イジワル副社長と秘密のロマンス
祖母はその女性と積もる話があるらしい。俺たち兄弟の挨拶が済むと、宝さんと共に本日の宿泊先であるホテルへ行くよう命じられてしまった。
このホテルは、祖母のお気に入りのバーが入っているホテルである。
昴じいさんの家が近いため、出来ればそっちに泊めてもらいたかったけれど、間が悪いことに、牧田夫妻は旅行に出かけてしまっていた。
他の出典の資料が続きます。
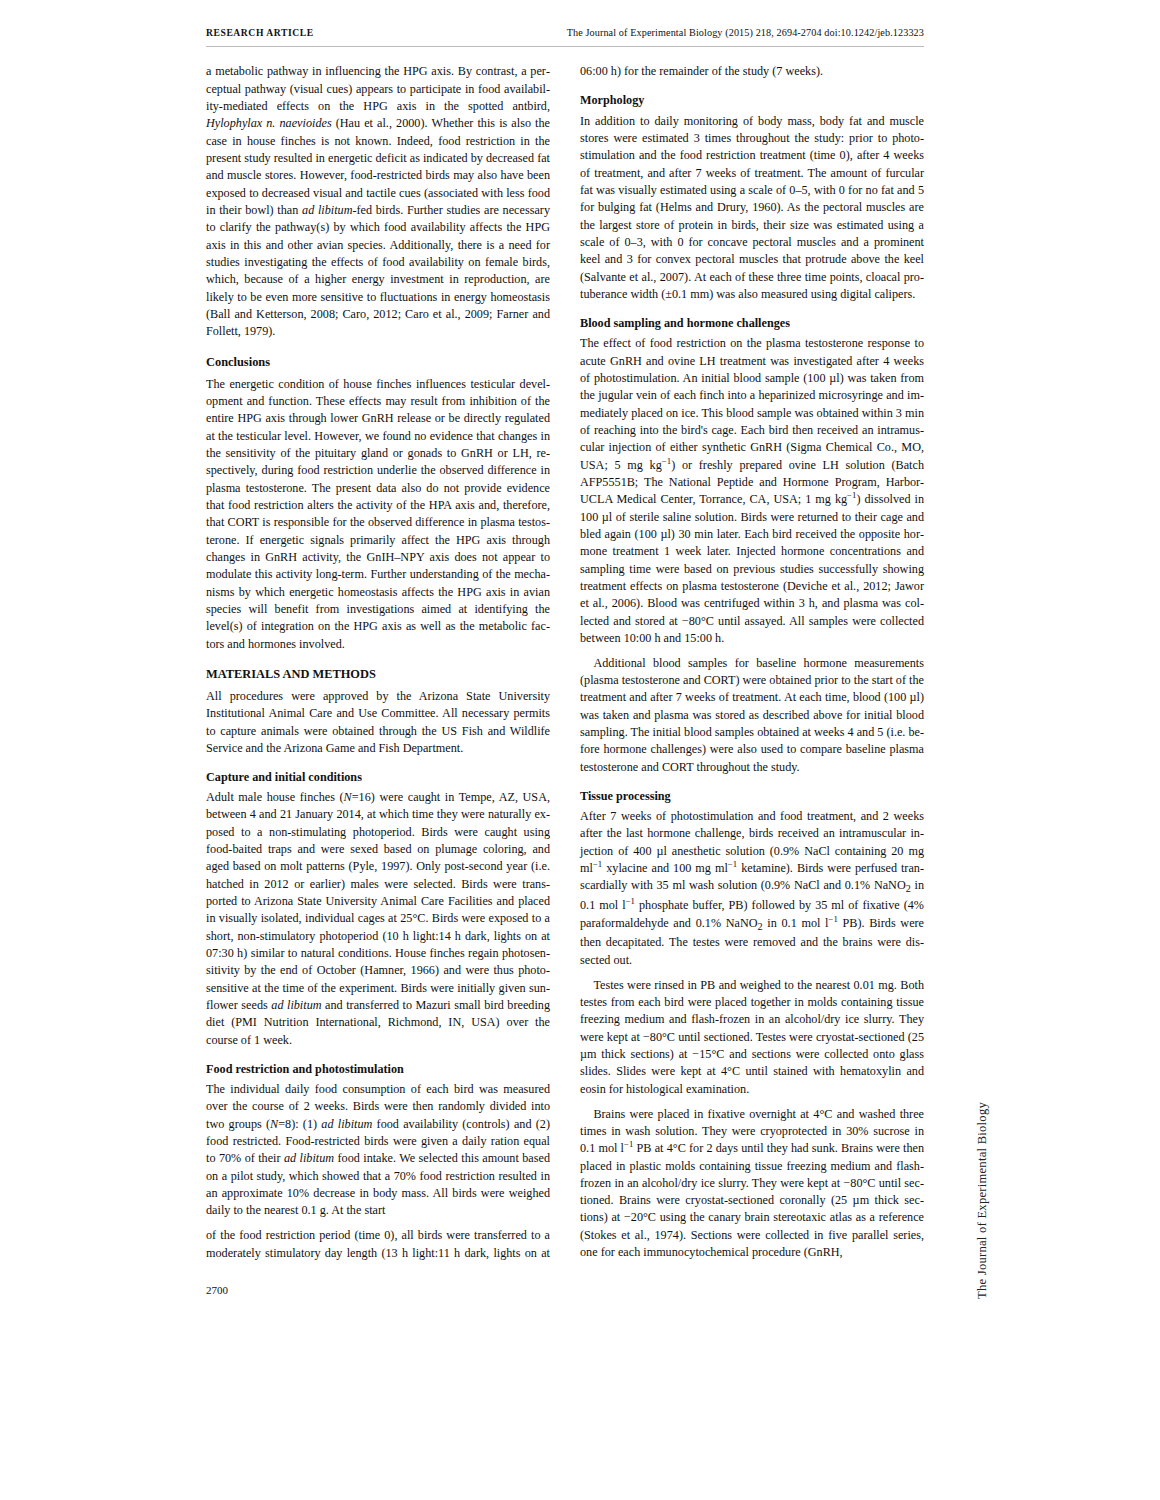Research Article
The Journal of Experimental Biology (2015) 218, 2694-2704 doi:10.1242/jeb.123323
a metabolic pathway in influencing the HPG axis. By contrast, a perceptual pathway (visual cues) appears to participate in food availability-mediated effects on the HPG axis in the spotted antbird, Hylophylax n. naevioides (Hau et al., 2000). Whether this is also the case in house finches is not known. Indeed, food restriction in the present study resulted in energetic deficit as indicated by decreased fat and muscle stores. However, food-restricted birds may also have been exposed to decreased visual and tactile cues (associated with less food in their bowl) than ad libitum-fed birds. Further studies are necessary to clarify the pathway(s) by which food availability affects the HPG axis in this and other avian species. Additionally, there is a need for studies investigating the effects of food availability on female birds, which, because of a higher energy investment in reproduction, are likely to be even more sensitive to fluctuations in energy homeostasis (Ball and Ketterson, 2008; Caro, 2012; Caro et al., 2009; Farner and Follett, 1979).
Conclusions
The energetic condition of house finches influences testicular development and function. These effects may result from inhibition of the entire HPG axis through lower GnRH release or be directly regulated at the testicular level. However, we found no evidence that changes in the sensitivity of the pituitary gland or gonads to GnRH or LH, respectively, during food restriction underlie the observed difference in plasma testosterone. The present data also do not provide evidence that food restriction alters the activity of the HPA axis and, therefore, that CORT is responsible for the observed difference in plasma testosterone. If energetic signals primarily affect the HPG axis through changes in GnRH activity, the GnIH–NPY axis does not appear to modulate this activity long-term. Further understanding of the mechanisms by which energetic homeostasis affects the HPG axis in avian species will benefit from investigations aimed at identifying the level(s) of integration on the HPG axis as well as the metabolic factors and hormones involved.
MATERIALS AND METHODS
All procedures were approved by the Arizona State University Institutional Animal Care and Use Committee. All necessary permits to capture animals were obtained through the US Fish and Wildlife Service and the Arizona Game and Fish Department.
Capture and initial conditions
Adult male house finches (N=16) were caught in Tempe, AZ, USA, between 4 and 21 January 2014, at which time they were naturally exposed to a non-stimulating photoperiod. Birds were caught using food-baited traps and were sexed based on plumage coloring, and aged based on molt patterns (Pyle, 1997). Only post-second year (i.e. hatched in 2012 or earlier) males were selected. Birds were transported to Arizona State University Animal Care Facilities and placed in visually isolated, individual cages at 25°C. Birds were exposed to a short, non-stimulatory photoperiod (10 h light:14 h dark, lights on at 07:30 h) similar to natural conditions. House finches regain photosensitivity by the end of October (Hamner, 1966) and were thus photosensitive at the time of the experiment. Birds were initially given sunflower seeds ad libitum and transferred to Mazuri small bird breeding diet (PMI Nutrition International, Richmond, IN, USA) over the course of 1 week.
Food restriction and photostimulation
The individual daily food consumption of each bird was measured over the course of 2 weeks. Birds were then randomly divided into two groups (N=8): (1) ad libitum food availability (controls) and (2) food restricted. Food-restricted birds were given a daily ration equal to 70% of their ad libitum food intake. We selected this amount based on a pilot study, which showed that a 70% food restriction resulted in an approximate 10% decrease in body mass. All birds were weighed daily to the nearest 0.1 g. At the start
of the food restriction period (time 0), all birds were transferred to a moderately stimulatory day length (13 h light:11 h dark, lights on at 06:00 h) for the remainder of the study (7 weeks).
Morphology
In addition to daily monitoring of body mass, body fat and muscle stores were estimated 3 times throughout the study: prior to photostimulation and the food restriction treatment (time 0), after 4 weeks of treatment, and after 7 weeks of treatment. The amount of furcular fat was visually estimated using a scale of 0–5, with 0 for no fat and 5 for bulging fat (Helms and Drury, 1960). As the pectoral muscles are the largest store of protein in birds, their size was estimated using a scale of 0–3, with 0 for concave pectoral muscles and a prominent keel and 3 for convex pectoral muscles that protrude above the keel (Salvante et al., 2007). At each of these three time points, cloacal protuberance width (±0.1 mm) was also measured using digital calipers.
Blood sampling and hormone challenges
The effect of food restriction on the plasma testosterone response to acute GnRH and ovine LH treatment was investigated after 4 weeks of photostimulation. An initial blood sample (100 µl) was taken from the jugular vein of each finch into a heparinized microsyringe and immediately placed on ice. This blood sample was obtained within 3 min of reaching into the bird's cage. Each bird then received an intramuscular injection of either synthetic GnRH (Sigma Chemical Co., MO, USA; 5 mg kg−1) or freshly prepared ovine LH solution (Batch AFP5551B; The National Peptide and Hormone Program, Harbor-UCLA Medical Center, Torrance, CA, USA; 1 mg kg−1) dissolved in 100 µl of sterile saline solution. Birds were returned to their cage and bled again (100 µl) 30 min later. Each bird received the opposite hormone treatment 1 week later. Injected hormone concentrations and sampling time were based on previous studies successfully showing treatment effects on plasma testosterone (Deviche et al., 2012; Jawor et al., 2006). Blood was centrifuged within 3 h, and plasma was collected and stored at −80°C until assayed. All samples were collected between 10:00 h and 15:00 h.
Additional blood samples for baseline hormone measurements (plasma testosterone and CORT) were obtained prior to the start of the treatment and after 7 weeks of treatment. At each time, blood (100 µl) was taken and plasma was stored as described above for initial blood sampling. The initial blood samples obtained at weeks 4 and 5 (i.e. before hormone challenges) were also used to compare baseline plasma testosterone and CORT throughout the study.
Tissue processing
After 7 weeks of photostimulation and food treatment, and 2 weeks after the last hormone challenge, birds received an intramuscular injection of 400 µl anesthetic solution (0.9% NaCl containing 20 mg ml−1 xylacine and 100 mg ml−1 ketamine). Birds were perfused transcardially with 35 ml wash solution (0.9% NaCl and 0.1% NaNO2 in 0.1 mol l−1 phosphate buffer, PB) followed by 35 ml of fixative (4% paraformaldehyde and 0.1% NaNO2 in 0.1 mol l−1 PB). Birds were then decapitated. The testes were removed and the brains were dissected out.
Testes were rinsed in PB and weighed to the nearest 0.01 mg. Both testes from each bird were placed together in molds containing tissue freezing medium and flash-frozen in an alcohol/dry ice slurry. They were kept at −80°C until sectioned. Testes were cryostat-sectioned (25 µm thick sections) at −15°C and sections were collected onto glass slides. Slides were kept at 4°C until stained with hematoxylin and eosin for histological examination.
Brains were placed in fixative overnight at 4°C and washed three times in wash solution. They were cryoprotected in 30% sucrose in 0.1 mol l−1 PB at 4°C for 2 days until they had sunk. Brains were then placed in plastic molds containing tissue freezing medium and flash-frozen in an alcohol/dry ice slurry. They were kept at −80°C until sectioned. Brains were cryostat-sectioned coronally (25 µm thick sections) at −20°C using the canary brain stereotaxic atlas as a reference (Stokes et al., 1974). Sections were collected in five parallel series, one for each immunocytochemical procedure (GnRH,
2700
The Journal of Experimental Biology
「あっ。そうだ! 夕食食べたら、翼さんの部屋に集まって、何かゲームでもしようよ」
「はぁっ!?」
「ホテルの近くにおもちゃ屋の入ったショッピングモールあったよね……カードゲームぐらい売ってるだろうし、食べたら買いに行ってこようっと」
「そのまま帰って来なくて良いから」
兄の部屋に集まってゲーム。何が楽しくてそんなことをしなきゃいけないのだろうか。
それだったら、例え薄暗闇の中だったとしても、思い出の場所をひとり歩いた方が、何倍も有意義である。
「レストラン、こっちかな」
すっかりその気になってしまった津口はあっという間に階段を上っていく。足取り重く、俺も階段をのぼり始める。
兄さんの顔を思い浮かべれば、また一段と気が重くなる。